[Saved entries]
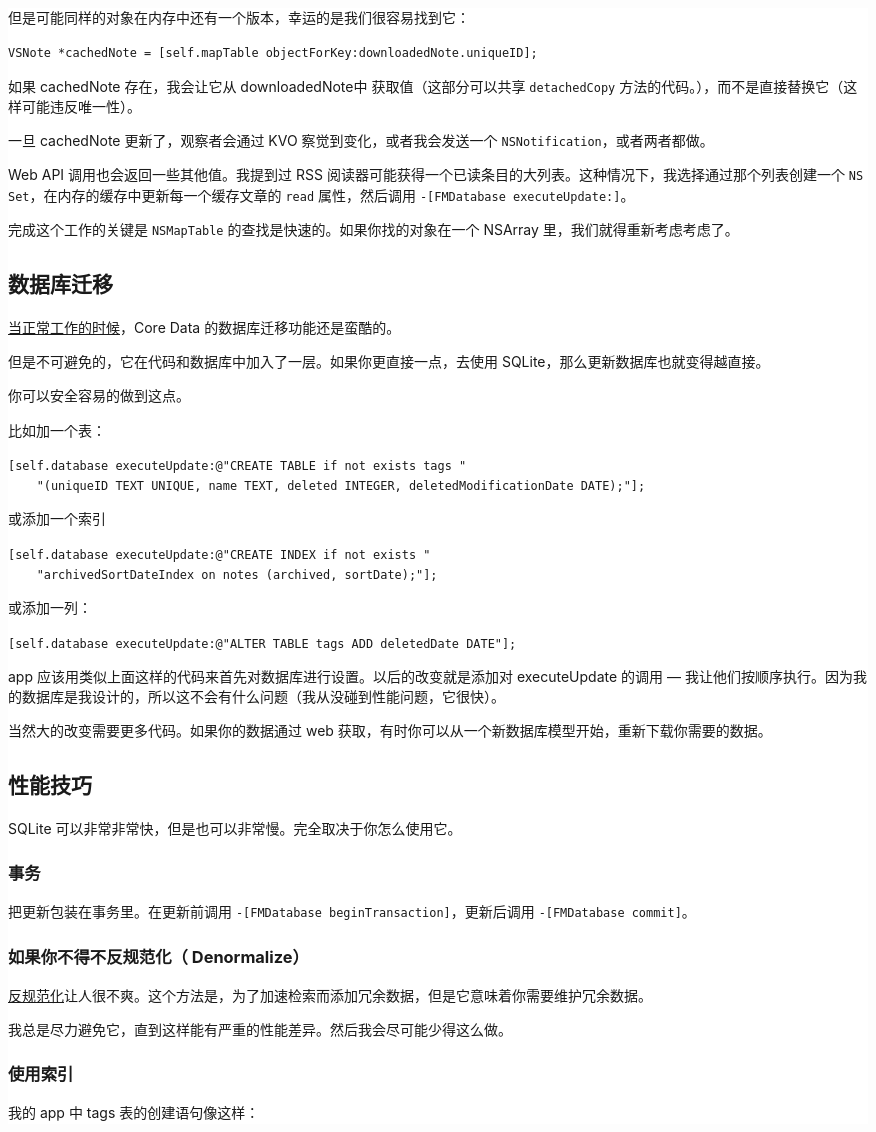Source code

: 但是可能同样的对象在内存中还有一个版本，幸运的是我们很容易找到它：

    VSNote *cachedNote = [self.mapTable objectForKey:downloadedNote.uniqueID];

如果 cachedNote 存在，我会让它从 downloadedNote中 获取值（这部分可以共享 `detachedCopy` 方法的代码。），而不是直接替换它（这样可能违反唯一性）。

一旦 cachedNote 更新了，观察者会通过 KVO 察觉到变化，或者我会发送一个 `NSNotification`，或者两者都做。

Web API 调用也会返回一些其他值。我提到过 RSS 阅读器可能获得一个已读条目的大列表。这种情况下，我选择通过那个列表创建一个 `NSSet`，在内存的缓存中更新每一个缓存文章的 `read` 属性，然后调用 `-[FMDatabase executeUpdate:]`。

完成这个工作的关键是 `NSMapTable` 的查找是快速的。如果你找的对象在一个 NSArray 里，我们就得重新考虑考虑了。

## 数据库迁移

[当正常工作的时候](http://openradar.appspot.com/search?query=migration)，Core Data 的数据库迁移功能还是蛮酷的。

但是不可避免的，它在代码和数据库中加入了一层。如果你更直接一点，去使用 SQLite，那么更新数据库也就变得越直接。

你可以安全容易的做到这点。

比如加一个表：


    [self.database executeUpdate:@"CREATE TABLE if not exists tags "
        "(uniqueID TEXT UNIQUE, name TEXT, deleted INTEGER, deletedModificationDate DATE);"];


或添加一个索引


    [self.database executeUpdate:@"CREATE INDEX if not exists "
        "archivedSortDateIndex on notes (archived, sortDate);"];

或添加一列：

    [self.database executeUpdate:@"ALTER TABLE tags ADD deletedDate DATE"];

app 应该用类似上面这样的代码来首先对数据库进行设置。以后的改变就是添加对 executeUpdate 的调用 — 我让他们按顺序执行。因为我的数据库是我设计的，所以这不会有什么问题（我从没碰到性能问题，它很快）。

当然大的改变需要更多代码。如果你的数据通过 web 获取，有时你可以从一个新数据库模型开始，重新下载你需要的数据。

## 性能技巧

SQLite 可以非常非常快，但是也可以非常慢。完全取决于你怎么使用它。

### 事务

把更新包装在事务里。在更新前调用 `-[FMDatabase beginTransaction]`，更新后调用 `-[FMDatabase commit]`。

### 如果你不得不反规范化（ Denormalize）

[反规范化](http://en.wikipedia.org/wiki/Denormalization)让人很不爽。这个方法是，为了加速检索而添加冗余数据，但是它意味着你需要维护冗余数据。

我总是尽力避免它，直到这样能有严重的性能差异。然后我会尽可能少得这么做。

### 使用索引

我的 app 中 tags 表的创建语句像这样：
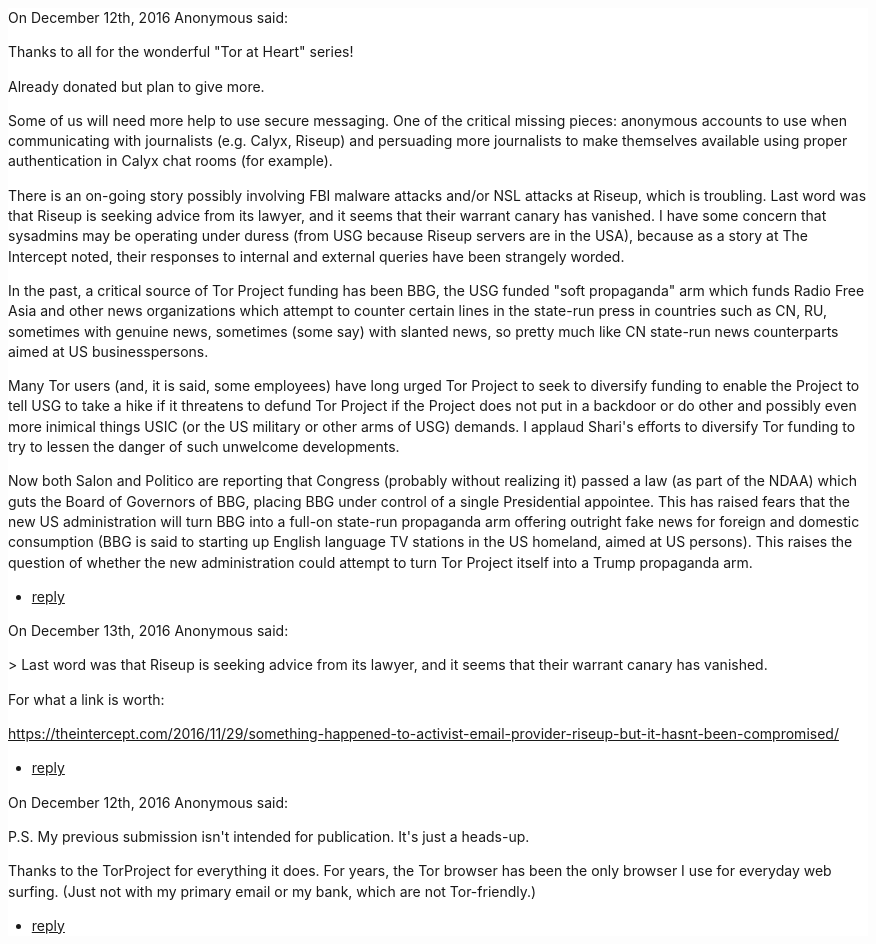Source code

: On December 12th, 2016 Anonymous said:

Thanks to all for the wonderful "Tor at Heart" series!

Already donated but plan to give more.

Some of us will need more help to use secure messaging. One of the critical missing pieces: anonymous accounts to use when communicating with journalists (e.g. Calyx, Riseup) and persuading more journalists to make themselves available using proper authentication in Calyx chat rooms (for example).

There is an on-going story possibly involving FBI malware attacks and/or NSL attacks at Riseup, which is troubling. Last word was that Riseup is seeking advice from its lawyer, and it seems that their warrant canary has vanished. I have some concern that sysadmins may be operating under duress (from USG because Riseup servers are in the USA), because as a story at The Intercept noted, their responses to internal and external queries have been strangely worded.

In the past, a critical source of Tor Project funding has been BBG, the USG funded "soft propaganda" arm which funds Radio Free Asia and other news organizations which attempt to counter certain lines in the state-run press in countries such as CN, RU, sometimes with genuine news, sometimes (some say) with slanted news, so pretty much like CN state-run news counterparts aimed at US businesspersons.

Many Tor users (and, it is said, some employees) have long urged Tor Project to seek to diversify funding to enable the Project to tell USG to take a hike if it threatens to defund Tor Project if the Project does not put in a backdoor or do other and possibly even more inimical things USIC (or the US military or other arms of USG) demands. I applaud Shari's efforts to diversify Tor funding to try to lessen the danger of such unwelcome developments.

Now both Salon and Politico are reporting that Congress (probably without realizing it) passed a law (as part of the NDAA) which guts the Board of Governors of BBG, placing BBG under control of a single Presidential appointee. This has raised fears that the new US administration will turn BBG into a full-on state-run propaganda arm offering outright fake news for foreign and domestic consumption (BBG is said to starting up English language TV stations in the US homeland, aimed at US persons). This raises the question of whether the new administration could attempt to turn Tor Project itself into a Trump propaganda arm.

-   [reply](/comment/reply/1262/224848)

On December 13th, 2016 Anonymous said:

\> Last word was that Riseup is seeking advice from its lawyer, and it seems that their warrant canary has vanished.

For what a link is worth:

https://theintercept.com/2016/11/29/something-happened-to-activist-email-provider-riseup-but-it-hasnt-been-compromised/

-   [reply](/comment/reply/1262/224964)

On December 12th, 2016 Anonymous said:

P.S. My previous submission isn't intended for publication. It's just a heads-up.

Thanks to the TorProject for everything it does. For years, the Tor browser has been the only browser I use for everyday web surfing. (Just not with my primary email or my bank, which are not Tor-friendly.)

-   [reply](/comment/reply/1262/224852)
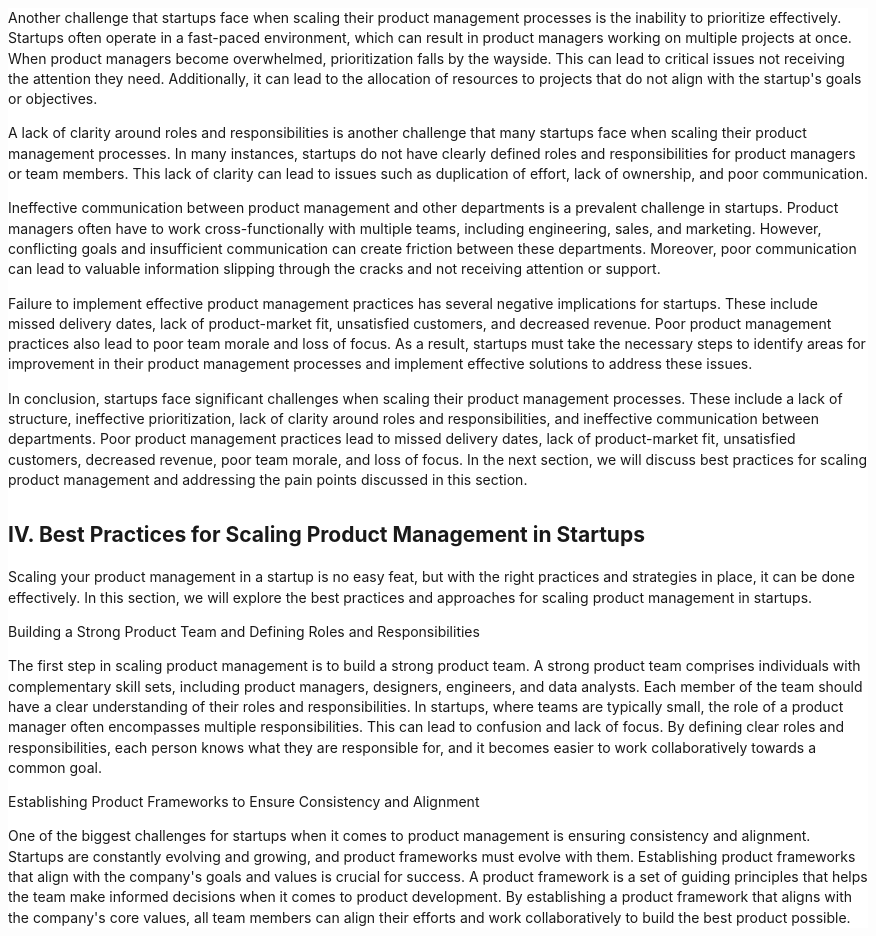 Another challenge that startups face when scaling their product management processes is the inability to prioritize effectively. Startups often operate in a fast-paced environment, which can result in product managers working on multiple projects at once. When product managers become overwhelmed, prioritization falls by the wayside. This can lead to critical issues not receiving the attention they need. Additionally, it can lead to the allocation of resources to projects that do not align with the startup's goals or objectives.

A lack of clarity around roles and responsibilities is another challenge that many startups face when scaling their product management processes. In many instances, startups do not have clearly defined roles and responsibilities for product managers or team members. This lack of clarity can lead to issues such as duplication of effort, lack of ownership, and poor communication.

Ineffective communication between product management and other departments is a prevalent challenge in startups. Product managers often have to work cross-functionally with multiple teams, including engineering, sales, and marketing. However, conflicting goals and insufficient communication can create friction between these departments. Moreover, poor communication can lead to valuable information slipping through the cracks and not receiving attention or support.

Failure to implement effective product management practices has several negative implications for startups. These include missed delivery dates, lack of product-market fit, unsatisfied customers, and decreased revenue. Poor product management practices also lead to poor team morale and loss of focus. As a result, startups must take the necessary steps to identify areas for improvement in their product management processes and implement effective solutions to address these issues.

In conclusion, startups face significant challenges when scaling their product management processes. These include a lack of structure, ineffective prioritization, lack of clarity around roles and responsibilities, and ineffective communication between departments. Poor product management practices lead to missed delivery dates, lack of product-market fit, unsatisfied customers, decreased revenue, poor team morale, and loss of focus. In the next section, we will discuss best practices for scaling product management and addressing the pain points discussed in this section.

## IV. Best Practices for Scaling Product Management in Startups

Scaling your product management in a startup is no easy feat, but with the right practices and strategies in place, it can be done effectively. In this section, we will explore the best practices and approaches for scaling product management in startups. 

Building a Strong Product Team and Defining Roles and Responsibilities 

The first step in scaling product management is to build a strong product team. A strong product team comprises individuals with complementary skill sets, including product managers, designers, engineers, and data analysts. Each member of the team should have a clear understanding of their roles and responsibilities. In startups, where teams are typically small, the role of a product manager often encompasses multiple responsibilities. This can lead to confusion and lack of focus. By defining clear roles and responsibilities, each person knows what they are responsible for, and it becomes easier to work collaboratively towards a common goal. 

Establishing Product Frameworks to Ensure Consistency and Alignment

One of the biggest challenges for startups when it comes to product management is ensuring consistency and alignment. Startups are constantly evolving and growing, and product frameworks must evolve with them. Establishing product frameworks that align with the company's goals and values is crucial for success. A product framework is a set of guiding principles that helps the team make informed decisions when it comes to product development. By establishing a product framework that aligns with the company's core values, all team members can align their efforts and work collaboratively to build the best product possible.
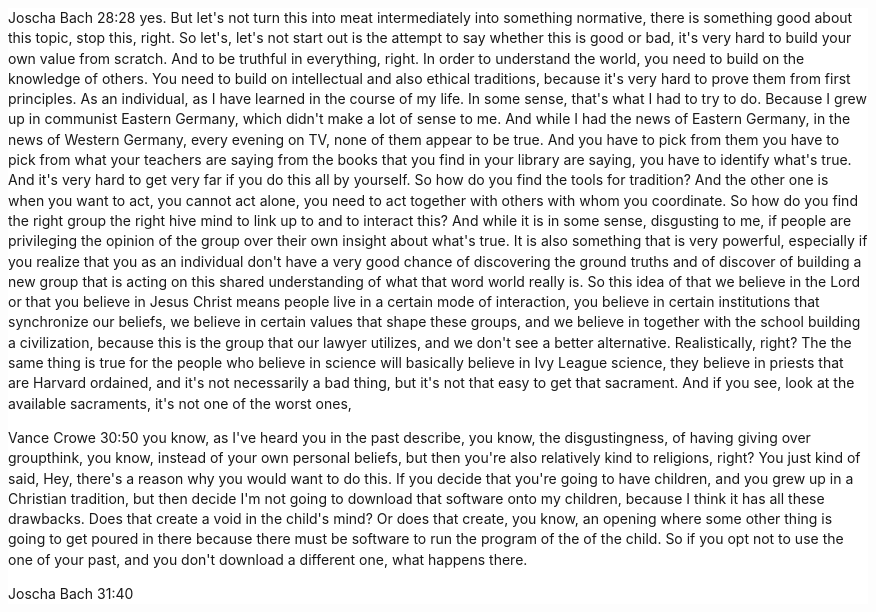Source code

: Joscha Bach 28:28
yes. But let's not turn this into meat intermediately into something normative, there is something good about this topic, stop this, right. So let's, let's not start out is the attempt to say whether this is good or bad, it's very hard to build your own value from scratch. And to be truthful in everything, right. In order to understand the world, you need to build on the knowledge of others. You need to build on intellectual and also ethical traditions, because it's very hard to prove them from first principles. As an individual, as I have learned in the course of my life. In some sense, that's what I had to try to do. Because I grew up in communist Eastern Germany, which didn't make a lot of sense to me. And while I had the news of Eastern Germany, in the news of Western Germany, every evening on TV, none of them appear to be true. And you have to pick from them you have to pick from what your teachers are saying from the books that you find in your library are saying, you have to identify what's true. And it's very hard to get very far if you do this all by yourself. So how do you find the tools for tradition? And the other one is when you want to act, you cannot act alone, you need to act together with others with whom you coordinate. So how do you find the right group the right hive mind to link up to and to interact this? And while it is in some sense, disgusting to me, if people are privileging the opinion of the group over their own insight about what's true. It is also something that is very powerful, especially if you realize that you as an individual don't have a very good chance of discovering the ground truths and of discover of building a new group that is acting on this shared understanding of what that word world really is. So this idea of that we believe in the Lord or that you believe in Jesus Christ means people live in a certain mode of interaction, you believe in certain institutions that synchronize our beliefs, we believe in certain values that shape these groups, and we believe in together with the school building a civilization, because this is the group that our lawyer utilizes, and we don't see a better alternative. Realistically, right? The the same thing is true for the people who believe in science will basically believe in Ivy League science, they believe in priests that are Harvard ordained, and it's not necessarily a bad thing, but it's not that easy to get that sacrament. And if you see, look at the available sacraments, it's not one of the worst ones,

Vance Crowe 30:50
you know, as I've heard you in the past describe, you know, the disgustingness, of having giving over groupthink, you know, instead of your own personal beliefs, but then you're also relatively kind to religions, right? You just kind of said, Hey, there's a reason why you would want to do this. If you decide that you're going to have children, and you grew up in a Christian tradition, but then decide I'm not going to download that software onto my children, because I think it has all these drawbacks. Does that create a void in the child's mind? Or does that create, you know, an opening where some other thing is going to get poured in there because there must be software to run the program of the of the child. So if you opt not to use the one of your past, and you don't download a different one, what happens there.

Joscha Bach 31:40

▶ What you are asked to do:
Count the lines in the records above that contain the word "exists". Give only the number.

▶ Completed exercise:
2